Yesterday, like many other Sundays, one of the conversations was about sex. The only difference is that I learnt something new. It is actually what made me jump into their conversation, which I mostly avoid, especially when the topic is sex. It is actually in part why I have chosen to write to you.
After moments of listening, I decided to cheekily ask them why they dawned their Sunday best and went to church, only to come and talk about sex. They laughed it off and looked at me like the fossil I was. However, given that my line of questioning bordered on their seemingly most favorite topic, I ended up getting quite a few answers and ‘schooled’ in the process.
“Leo ni Sunday (Today is Sunday),” one of them replied. I then thought to myself, “Of course, it’s Sunday, that’s why I am at the shop.” So, I looked at them more inquisitively. I then got a rude awakening from the next reply. The kids dress up alright, but not for church as I had initially thought. They dress up for sex dates. They actually call it ‘Sex Sunday’ – Yes, it is a thing!
Comparatively, Sunday is the one day where there is usually the most limited parental or adult availability, and thus supervision in most households. This is because most are usually either in church, shopping, or any other external preparations, for the coming week. This is when the young ones who mostly elect to stay behind, take advantage to ‘play adults.’
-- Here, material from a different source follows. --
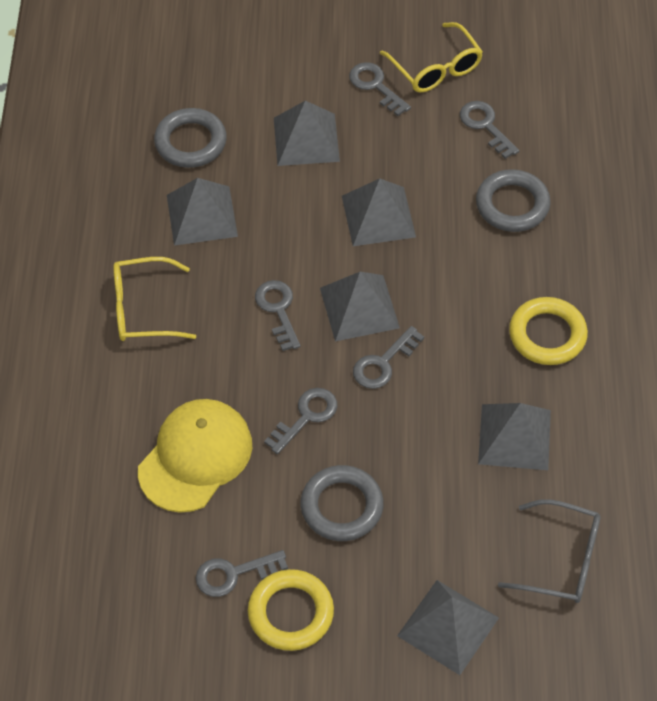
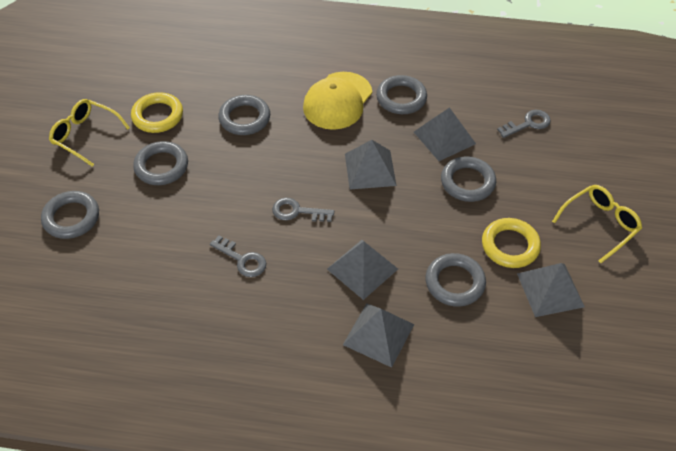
grey glasses: 1 -> 0
grey key: 6 -> 3
grey pyramid: 6 -> 5
grey ring: 3 -> 6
Upon that realization, I decided to question further. “Do you guys have protected sex? How many sexual partners do each of you have?” At this point, they had lost all shyness and were answering me with all manner of bravado. “Protected sex is for amateurs,” they said, without knowing that they were the real amateurs and at best, misinformed. They also went on to brag about the different ‘escapades’ they have each had with multiple partners. I know some were lying, but there is always some form of truth.
It is no wonder I was not really shocked when the new HIV infection statistics were reported yesterday evening, on Tv. 15-28-year olds accounted for more than half of the new infections in 2020, Nairobi being one of the most affected counties. This is according to the National Aids Control Council (NACC).
Based on my guests’ answers, it was only natural that they also knew nothing about the HIV stats in the country. I immediately took it upon myself to show them the 2019 stats through my phone. They were shocked.
I know that they will not necessarily abstain from sex. However, I sure do hope that those stats will be enough to hinder them from unprotected sex.
In conclusion, I think parents and adults need to do more. Not only in terms of supervision, but also guidance. I know in ‘my days’ sex was a taboo topic, but it is time we embrace it. The risks of not embracing the topic far outweigh the discomfort.
Liz Otaye is a Strategic Partnerships Specialist based in Nairobi; Kenya.